**GOAL OF THE EXERCISE**
Restate every entry verbatim; drop the pictures.
::::::
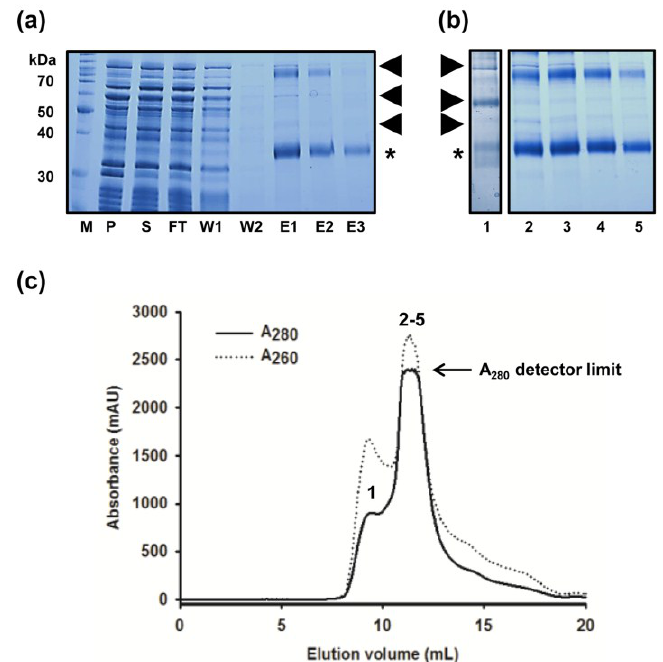
Figure 1. Purification of MdtM using the unmodified protocol. ( a ) Coomassie stained SDS-PAGE of protein fractions from Ni-NTA chromatography. Gel lanes were loaded with molecular weight marker (M), membrane pellet fraction (P), DDM-soluble fraction (S), column flow through (FT), wash one (W1), wash two (W2) and fractions eluted with 150 mM, 300 mM and 500 mM imidazole (E1, E2 and E3, respectively). Samples were incubated in SDS-PAGE sample loading buffer for 10 min at room temperature prior to loading onto the gel. A total of 8.4, 7.7 and 1.2 µg of protein were loaded from fractions E1, E2 and E3 respectively; ( b ) Coomassie stained SDS-PAGE of fractions from MdtM purification using FPLC size exclusion chromatography in 0.25 mM DDM. Lane 1, sample from the ~9.5 mL elution peak; lanes 2–5, samples from across the ~11.5 mL major elution peak. In both ( a ) and ( b ) MdtM is denoted with (*) and major contaminating proteins are labelled with arrows; ( c ) SEC chromatogram of MdtM. Protein absorbance at 280 nm and 260 nm is represented by the solid and dashed lines, respectively. Numerals above the absorbance peaks correspond to the gel lanes in panel ( b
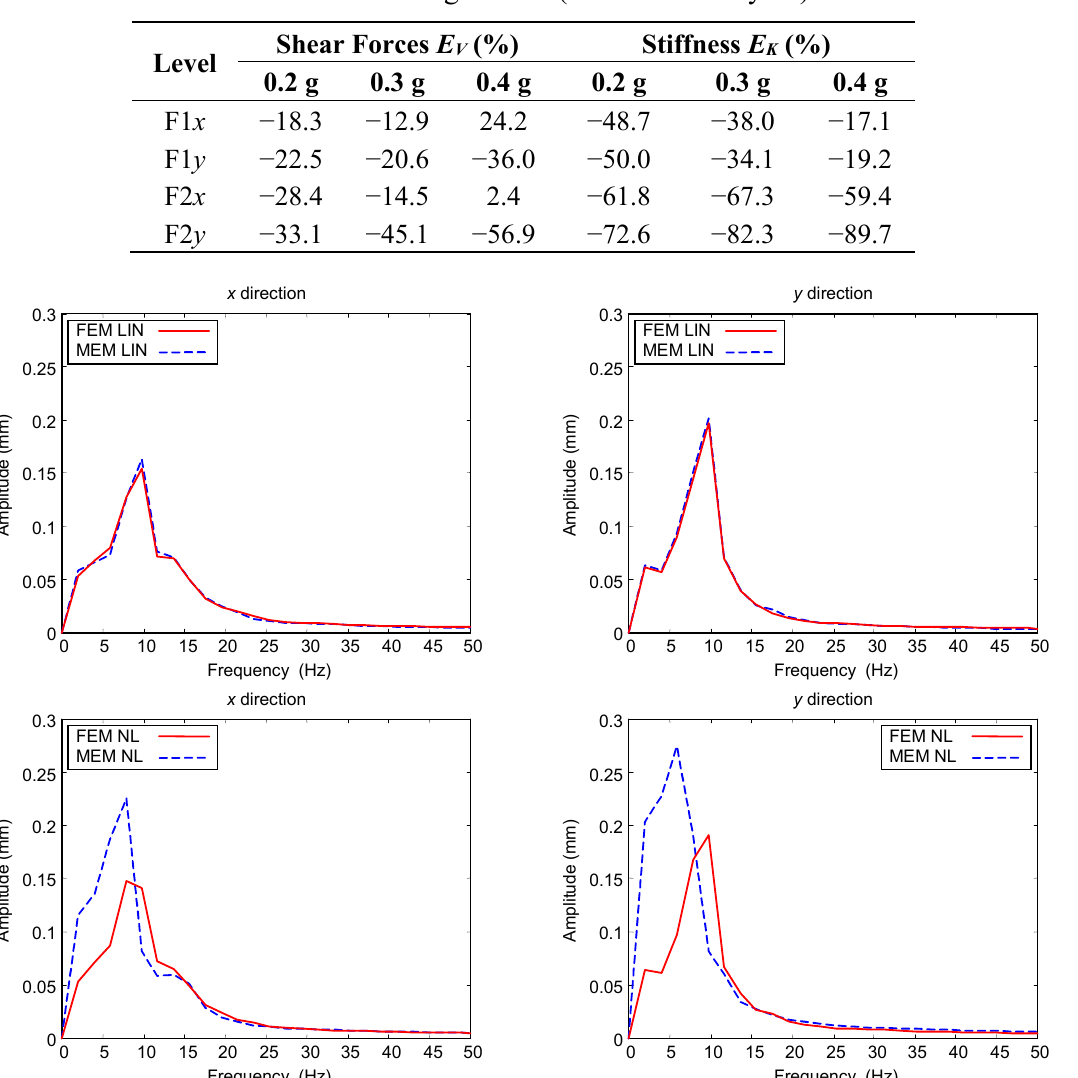
Table 7. Percentage errors (non-linear analyses).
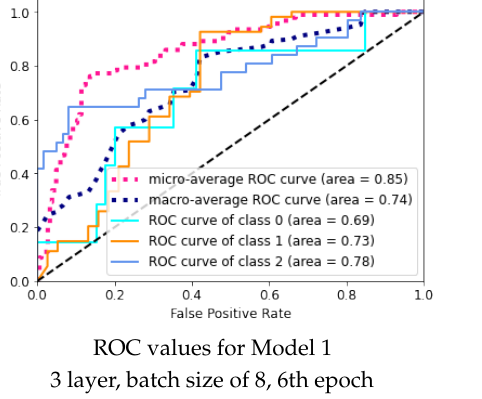
Figure 11. ROC curves for the 6 best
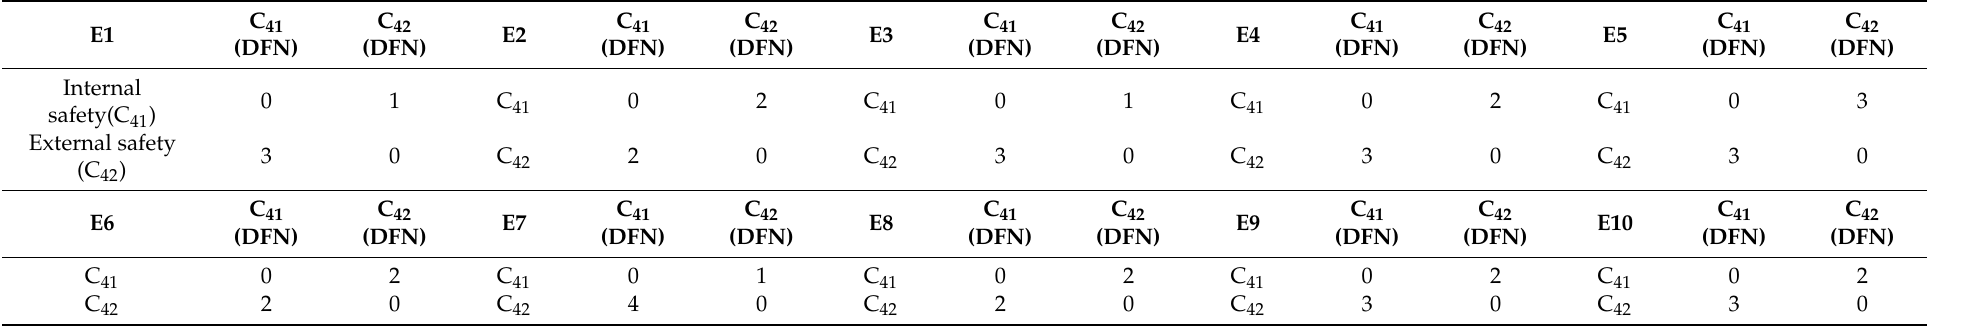
Table A5. Degree of direct fuzzy influence between Safety (C 4 )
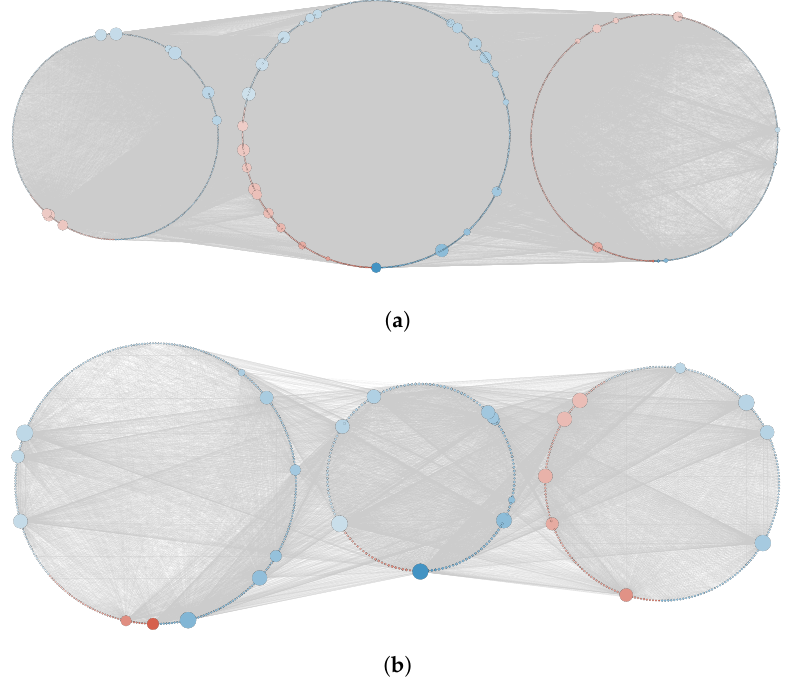
Figure A6. Networks resulting from the organ-wise merging of ( a ) wt and ( b ) ko samples. From left to right, nodes are displayed in circles depending on whether genes are contained exclusively at the wt , in the intersection between the ko and wt networks and in the ko network exclusively. Nodes are sorted and colored according to log2FC, upregulated genes in blue, downregulated genes in red. Node size is represented according to node’s degree.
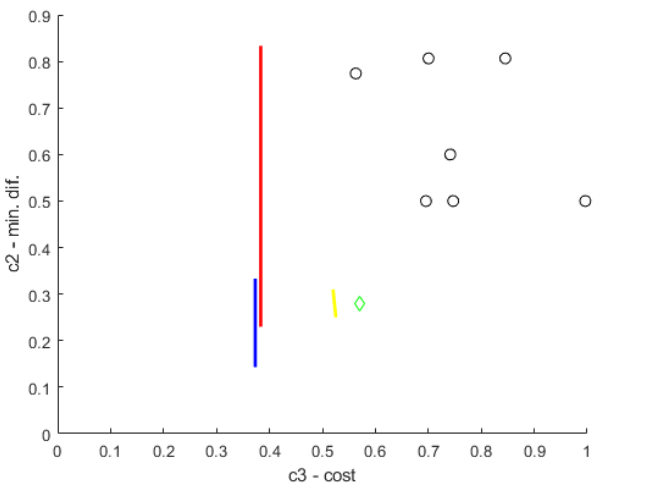
Figure 13. Comparison of crossover fraction.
::::::
**EXPECTED ANSWER**
Figure 1. Purification of MdtM using the unmodified protocol. ( a ) Coomassie stained SDS-PAGE of protein fractions from Ni-NTA chromatography. Gel lanes were loaded with molecular weight marker (M), membrane pellet fraction (P), DDM-soluble fraction (S), column flow through (FT), wash one (W1), wash two (W2) and fractions eluted with 150 mM, 300 mM and 500 mM imidazole (E1, E2 and E3, respectively). Samples were incubated in SDS-PAGE sample loading buffer for 10 min at room temperature prior to loading onto the gel. A total of 8.4, 7.7 and 1.2 µg of protein were loaded from fractions E1, E2 and E3 respectively; ( b ) Coomassie stained SDS-PAGE of fractions from MdtM purification using FPLC size exclusion chromatography in 0.25 mM DDM. Lane 1, sample from the ~9.5 mL elution peak; lanes 2–5, samples from across the ~11.5 mL major elution peak. In both ( a ) and ( b ) MdtM is denoted with (*) and major contaminating proteins are labelled with arrows; ( c ) SEC chromatogram of MdtM. Protein absorbance at 280 nm and 260 nm is represented by the solid and dashed lines, respectively. Numerals above the absorbance peaks correspond to the gel lanes in panel ( b
Table 7. Percentage errors (non-linear analyses).
Figure 11. ROC curves for the 6 best
Table A5. Degree of direct fuzzy influence between Safety (C 4 )
Figure A6. Networks resulting from the organ-wise merging of ( a ) wt and ( b ) ko samples. From left to right, nodes are displayed in circles depending on whether genes are contained exclusively at the wt , in the intersection between the ko and wt networks and in the ko network exclusively. Nodes are sorted and colored according to log2FC, upregulated genes in blue, downregulated genes in red. Node size is represented according to node’s degree.
Figure 13. Comparison of crossover fraction.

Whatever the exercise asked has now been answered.